We were curious to see if you could communicate with a computer with sound instead of electricity. So we built Unsynthesizer to find out!
We were inspired by other technologies using sound or light for communication. For example, "Google Tone" sends URLs between computers using ultrasound and a microphone, and QR codes let you physically print links.
Unsynthesizer is unique because it's a complete input device -- sending keys to your computer just like a regular keyboard -- but without any electronics at all!
What it does
Unsynthesizer is a wireless computer keyboard that can type with absolutely no electronics! Instead, every key hits a different chime, and our software reconstructs what you've typed from what the microphone hears.
Because Unsynthesizer has no electronics, it's useful wherever they'd be inconvenient.

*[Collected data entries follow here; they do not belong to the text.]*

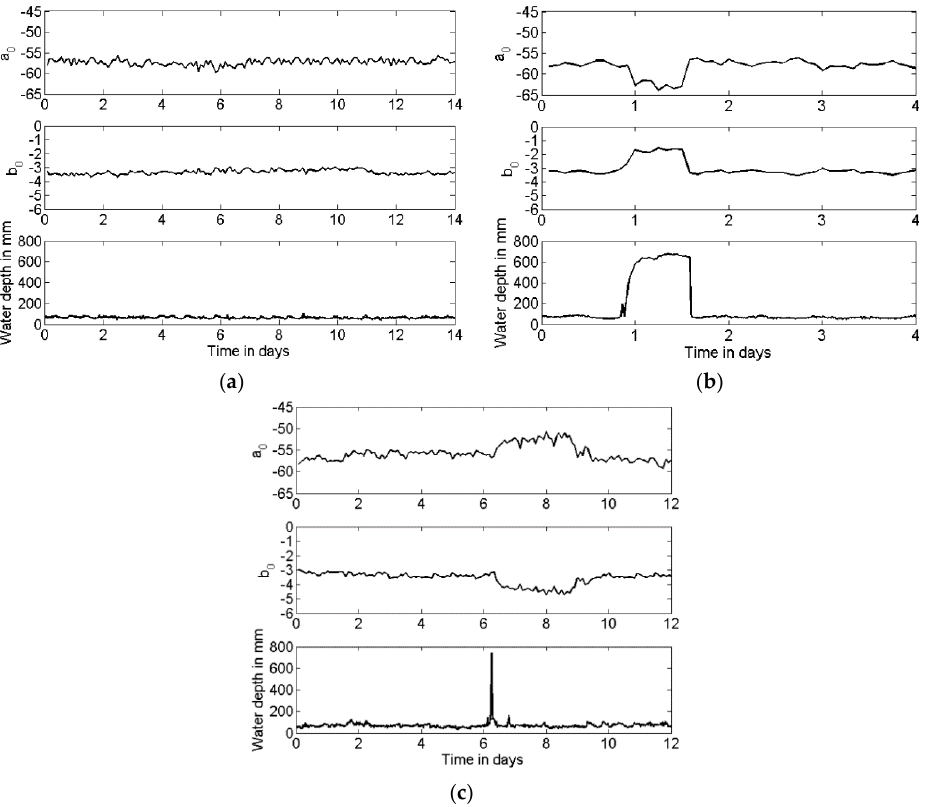
Figure 13. Examples of data collected in phase 2 over a six-month period: ( a ) ambient dry weather flow; ( b ) a longer term storm event which does not result in a change in screen condition; ( c ) a short-term storm event which resulted in a change in screen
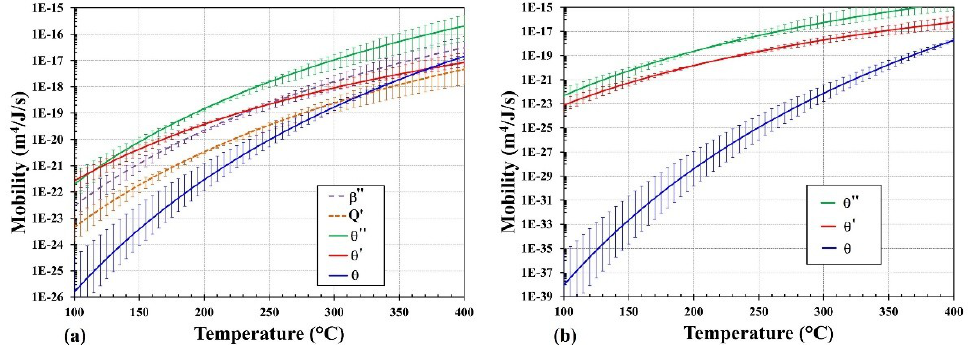
Figure 9. Diagram showing temperature dependency of the interfacial mobility of precipitates ( a ) in the studied AlSi7Cu3.5Mg0.15 (Mn, Zr, V) alloys, ( b ) in the binary Al-3.5 wt%Cu from the previous study (data from [22]).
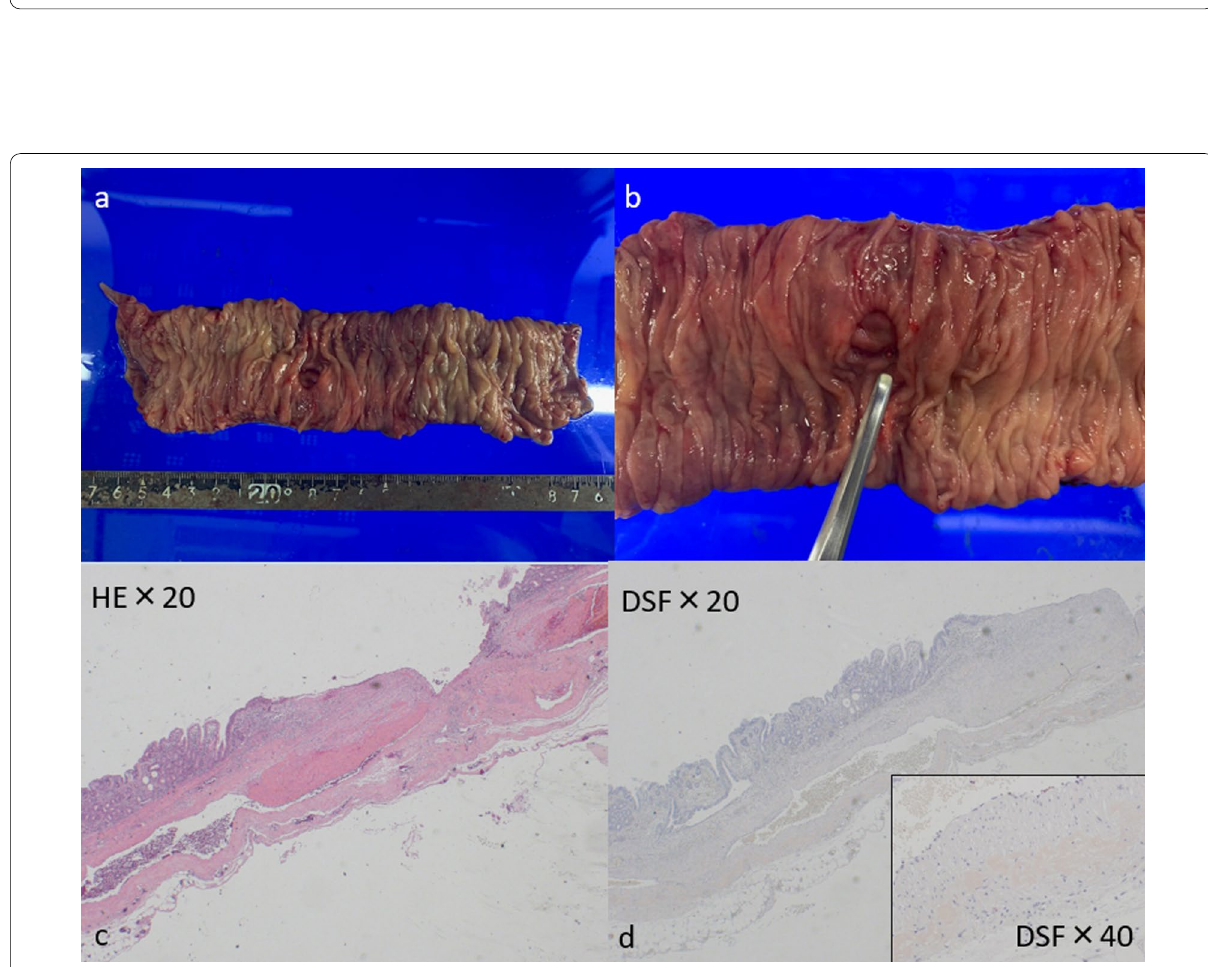
orange with DFS staining, which suggested intestinal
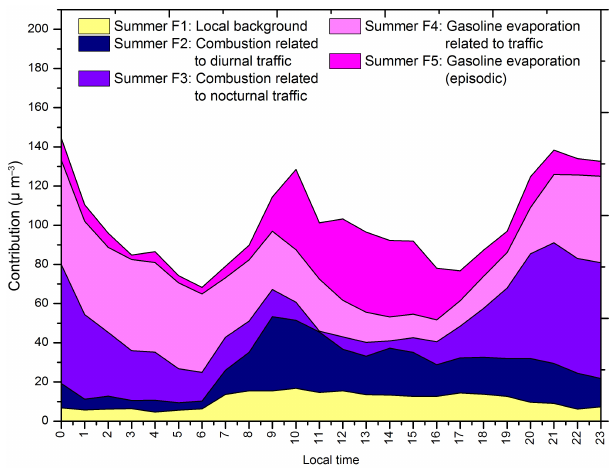
Figure 8. Diurnal variation of sources contribution (µgm − 3 ) in summer 2011 (local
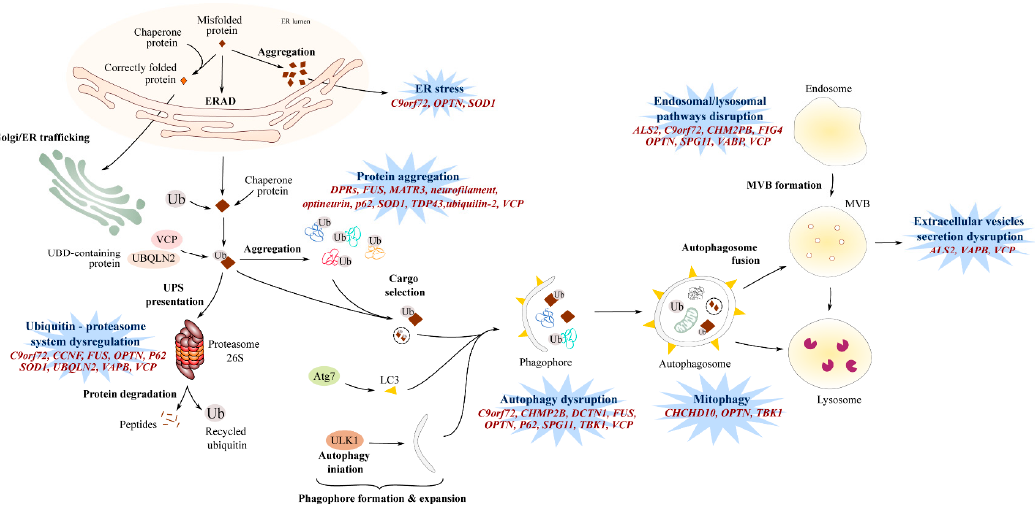
Figure 2. Protein homeostasis dysregulation. Dysregulated protein homeostasis is mediated by multiple pathways encompassing defects in autophagy, the dysregulated ubiquitin-proteasome system (UPS), endo-lysosomal pathway disruptions, or endoplasmic reticulum (ER) stress. The presence of misfolded proteins activates endoplasmic reticulum-associated protein degradation (ERAD), leading to proteasome-mediated degradation to avoid misfolded protein accumulations in the ER lumen and subsequent ER stress. Several ALS-associated gene mutations induce proteasome-mediated toxicity via the sequestration of ubiquilin and chaperone proteins involved in the UPS pathway. The proteolytic activity of the proteasome has also been demonstrated to be targeted by gene mutations in ALS. The autophagic pathway involves the formation and maturation of phagophores that engulf selected transported-cargo and form autophagosomes. Fusion with the lysosome enables the degradation of autophagosome contents. Defects in autophagy initiation and expansion, dysregulated phagophore formation, and/or impaired cargo transport are observed in ALS patients. Mutations in ALS-associated genes also cause defects in mitophagy, a specific form of autophagy. Defects in the endolysosomal have been associated with ALS gene mutations, including defective endolysosomal trafficking and altered lysosomal hoemostasis and degradation. Defects in the autophagy/lysosomal pathway may affect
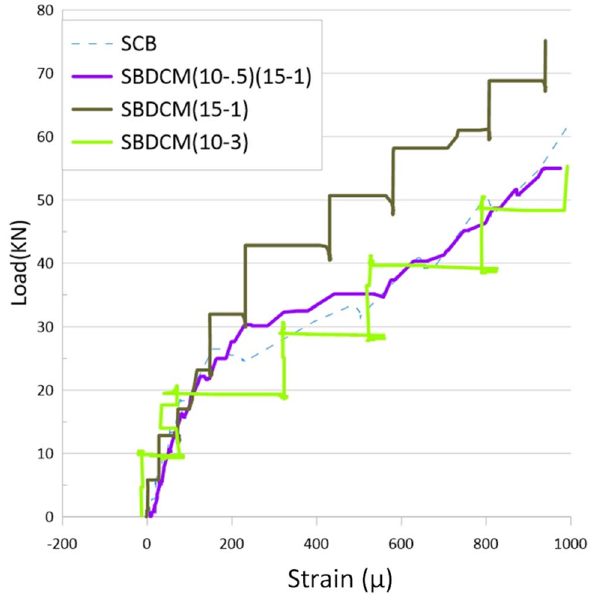
Fig. 13 Load–strain curves for three specimens compared to those of the control beam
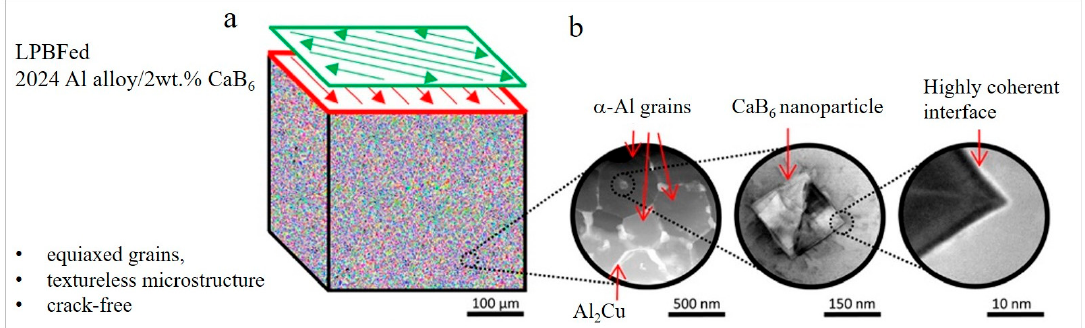
Figure 5. EBSD inverse pole figure grain orientation map of LPBFed 2024 alloy—2 wt.% CaB 6 ( a ), respective HAADF-STEM and ADF-STEM images of CaB 6 nanoparticles within α -Al grain ( b ) (HAADF-STEM stands for high-angle annular dark-field scanning transmission electron microscope, ADF for annular dark-field)(reproduced with permission from [28]).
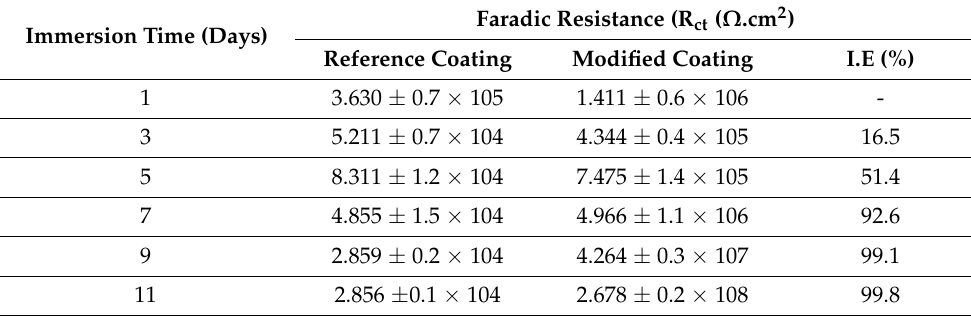
Table 1. Faradic resistance and corrosion inhibition efficiency of reference and Y 2 O 3 /IMD- modified coatings with change in immersion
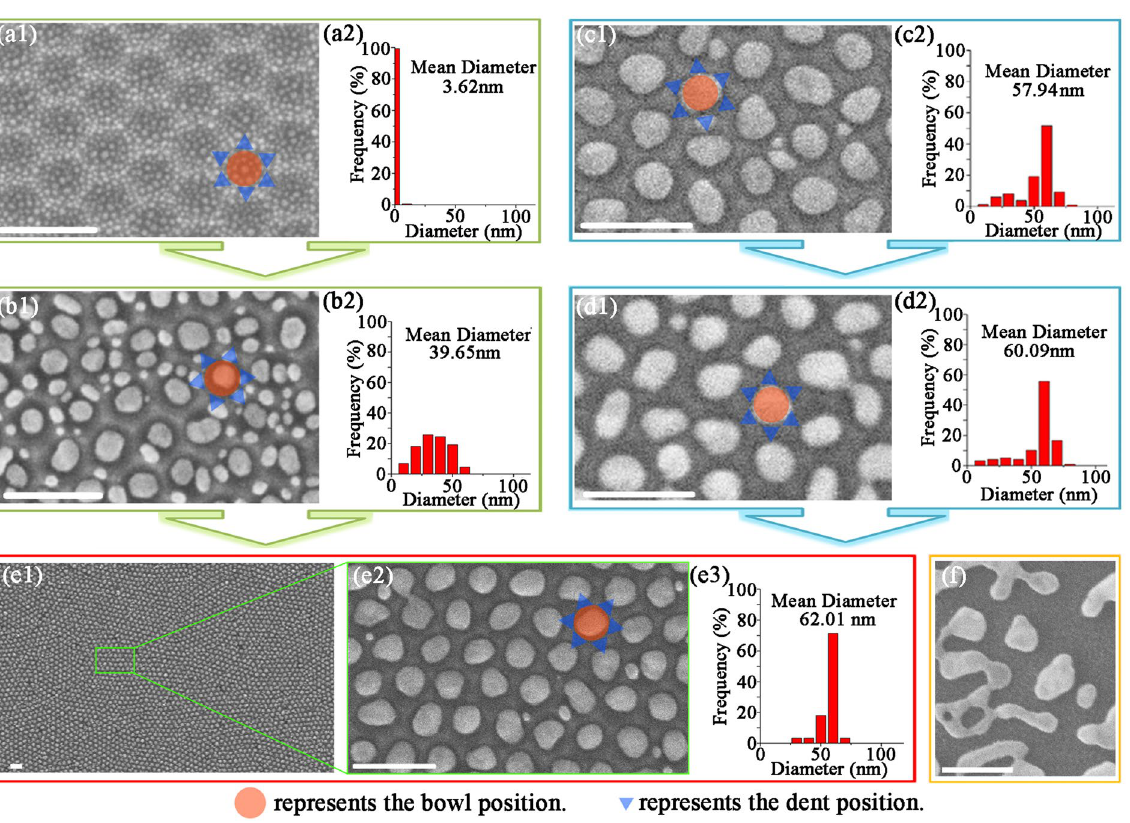
Figure 4. Structural evolutions after SSD process (400 °C for 2 h) for Au-coated Al nanobowl array ( V AAO = 40 V) with different Au film thickness: ( a1 ) 2.5 nm, ( b1 ) 7.5 nm and ( e2 ) 12.5 nm. Structural evolutions for Au-coated Al nanobowl array ( t Au = 12.5 nm, V AAO = 40 V) with different thermal treatment temperatures during SSD process: ( c1 ) 300 °C for 2 h and ( d1 ) 350 °C for 2 h. ( e1 ) Large-scale SEM image corresponding to ( e2 ). ( a2–d2 ) and ( e3 ) are corresponding calculated diameter distributions in ( a1–d1 ) and ( e2 ), respectively. ( f ) Au nanoparticles acquired under the same conditions as in ( e1 ) without using Al nanobowl array template. The scale bars in SEM images are all 200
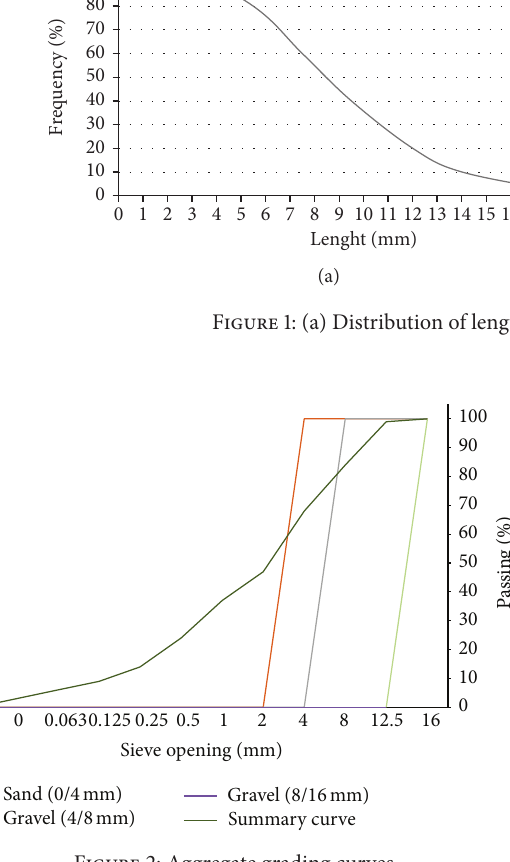
Figure 2: Aggregate grading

For instance, a lab tech, doctor, or patient in an MRI room, where electronics would be destroyed, could use Unsynthesizer to enter input to a computer. You could keep an Unsynthesizer on your couch to play movies or music and never worry about running out of battery. Or have one in your kitchen, shower, or anywhere else a regular keyboard might get wet. Unsynthesizer works everywhere!
How it works
Every key on Unsynthesizer is a lever which hits a chime. Every chime is different, and the Unsynthesizer software running on your computer listens for the chime's specific frequencies through the microphone. When it hears a tone, it types the associated key.
How we built it
Unsynthesizer's software is built mostly "from scratch" with just standard math and science libraries. The microphone input is sent to a bank of digital band-pass filters (implemented with Scipy), each of which is tuned to a specific frequency matching one of the keys. When one of these channels is activated, that means its frequency is receiving a pure tone and so we know which key was pressed.
Unsynthesizer also displays plots of the sound around you and they detection bands for each key. These were also written from scratch, using Matplotlib and Numpy.
We used 80-20 to build keys and a frame -- the keys are levers pivoting on a threaded rod. The keys strike tuned chimes machined from aluminum. The chimes hang on strings, placed at their vibrational nodes, to vibrate freely. We determined the correct bar lengths and nodes using simulation with Fusion360.